田中希実(24、New Balance)が陸上競技の日本選手権(6月27~30日、新潟)で“異例の挑戦”を行う。2種目でも難しいと言われる同一大会での複数種目出場だが、田中は4日間で女子800m、1500m、5000mの中・長距離3種目に21年、22年大会に続き出場する。
5000mではすでにパリ五輪代表に内定済み。1500mは日本選手権でパリ五輪標準記録(4分02秒50)を突破して優勝すれば、代表に内定する。800mでは今季絶好調の高校生、久保凛(16、東大阪大敬愛高2年)との対決も注目される。
田中にとっては走りやすいタイムテーブル
日本選手権は各種目の実施日時も、予選・決勝などのラウンドの数も毎年固定されているわけではない。田中が今年出場する3種目は以下のタイムテーブルで行われる。
【2024年(6月27~30日@新潟)】
1日目 18:45~1500m予選
2日目 19:45~1500m決勝
3日目 15:25~800m予選、17:55~5000m決勝
4日目 16:55~800m決勝
田中にとっては“走りやすい”スケジュールになった。1500mの予選と決勝が1日目と2日目に1本ずつ行われ、最初に五輪代表を決めたい種目に集中できる。3日目は2本を走るが、5000mはすでに代表が内定している種目なのでストレスは感じないだろう。最終日の800m決勝は4日レース連続で疲労の蓄積が心配されるが、田中の過去の日本選手権を見ればそこまでハードなことではない。
21年の日本選手権も3種目に挑戦し、最終4日目に800m決勝で3位(2分04秒47)になった30数分後に、5000m決勝で3位(15分18秒25)と粘った。22年の日本選手権も3種目に出場。やはり最終4日目に800m決勝と5000m決勝を1時間10数分間隔で走り、800m2位(2分04秒51)と5000m1位(15分05秒61)の結果を残した。
3種目で異なる走る目的
各種目にどんな期待が持てるのだろうか。
1500mはパリ五輪代表を内定させることが目標になる。父親の田中健智コーチは6月初旬の取材で次のように話した。

- - - - -

▸ 解答する問題:
[1] 田中希実の記事のうち「5000mではすでにパリ五輪」から「こまでハードなことではない。」までを、両端も含めてそのまま打ち直す。
[2] 田中希実の日本選手権3種目挑戦の記事を、最後の文の後から書き継ぐ。

▸ 項目の抜粋:

- - - - -

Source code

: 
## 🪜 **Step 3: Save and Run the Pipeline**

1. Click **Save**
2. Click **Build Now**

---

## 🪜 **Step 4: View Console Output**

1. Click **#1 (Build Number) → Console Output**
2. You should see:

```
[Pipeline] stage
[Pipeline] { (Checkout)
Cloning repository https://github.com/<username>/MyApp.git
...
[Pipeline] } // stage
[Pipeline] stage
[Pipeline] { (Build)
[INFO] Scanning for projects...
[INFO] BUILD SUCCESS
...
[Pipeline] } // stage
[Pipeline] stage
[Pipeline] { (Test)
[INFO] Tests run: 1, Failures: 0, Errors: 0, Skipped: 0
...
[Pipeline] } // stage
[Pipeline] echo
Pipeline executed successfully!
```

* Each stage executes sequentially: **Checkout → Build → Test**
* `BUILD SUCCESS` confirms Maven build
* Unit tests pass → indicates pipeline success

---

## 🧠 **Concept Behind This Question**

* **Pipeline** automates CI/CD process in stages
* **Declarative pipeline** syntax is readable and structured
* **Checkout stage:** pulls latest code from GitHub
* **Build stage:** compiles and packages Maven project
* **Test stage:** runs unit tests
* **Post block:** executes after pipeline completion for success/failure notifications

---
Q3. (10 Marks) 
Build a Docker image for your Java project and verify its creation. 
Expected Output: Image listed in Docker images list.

- - - - -

▸ 課題の解答:
[1]
5000mではすでにパリ五輪代表に内定済み。1500mは日本選手権でパリ五輪標準記録(4分02秒50)を突破して優勝すれば、代表に内定する。800mでは今季絶好調の高校生、久保凛(16、東大阪大敬愛高2年)との対決も注目される。
田中にとっては走りやすいタイムテーブル
日本選手権は各種目の実施日時も、予選・決勝などのラウンドの数も毎年固定されているわけではない。田中が今年出場する3種目は以下のタイムテーブルで行われる。
【2024年(6月27~30日@新潟)】
1日目 18:45~1500m予選
2日目 19:45~1500m決勝
3日目 15:25~800m予選、17:55~5000m決勝
4日目 16:55~800m決勝
田中にとっては“走りやすい”スケジュールになった。1500mの予選と決勝が1日目と2日目に1本ずつ行われ、最初に五輪代表を決めたい種目に集中できる。3日目は2本を走るが、5000mはすでに代表が内定している種目なのでストレスは感じないだろう。最終日の800m決勝は4日レース連続で疲労の蓄積が心配されるが、田中の過去の日本選手権を見ればそこまでハードなことではない。

[2]
「外国勢が周りにいる状況なら、ダイヤモンドリーグ(以下DL)ストックホルム大会(6月2日 4分02秒98、9位)のように4分2秒台で走れるところに来ています。日本選手権は1着を取るのを前提に、標準記録を破って堂々と代表権を取ることが目標です」
田中コーチが「堂々と」という言葉を使ったのは、7月上旬に確定するRoad to Paris 2024(標準記録突破者と世界ランキング上位者を1国3人でカウントした世界陸連作成のリスト)の順位が出場選手枠に入ることは確実で、標準記録が突破できなかった場合でも、日本選手権で3位以内になれば代表入りは確実になるからだ。
5000mは昨年の世界陸上ブダペスト8位入賞と、今年に入ってのパリ五輪標準記録突破(5月27日に14分47秒69)で、すでに五輪代表に内定済み。自身の持つ14分29秒18の日本記録を国内レースで更新することは難しいが、昨年に続く1500m&5000mの2冠はノルマと考えているだろう。勝つことに加えて田中のこれまでのレース出場と同様に、何かしらのテーマを持って臨むはずだ。
800mは「(日本人初の)1分台を意識したレース」(田中コーチ)をしたいと考えている。代表入りまでは狙っていないが、1分59秒30の五輪標準記録の可能性がゼロというわけではない。
「着をとるための練習」の進み具合をチェックする大会
1500mと5000mは優勝の確率がかなり高い。しかし800mは、今季1レースに出場しているが高校生の久保に敗れた。残り300mから田中が先頭に立ったが久保を引き離せず、ラスト50m付近で逆転を許した。久保が2分05秒35、田中は2分06秒08だった(田中の自己記録は2分02秒36)。
5月25日のDLユージーン大会で14分47秒69、パリ五輪代表を決めた。5月30日のDLオスロ3000mで8分34秒09の日本新、6月2日のDLストックホルム1500mで4分02秒98と好タイムを連発した。だが着順はユージーンが11位、オスロ10位、ストックホルム9位と、そこまでよくなかった。
田中コーチは「着をとるための練習にまだ取り組んでいない」ことを理由に挙げた。DL3連戦後はパリ五輪に向けて、そのための練習にも取り組んでいく。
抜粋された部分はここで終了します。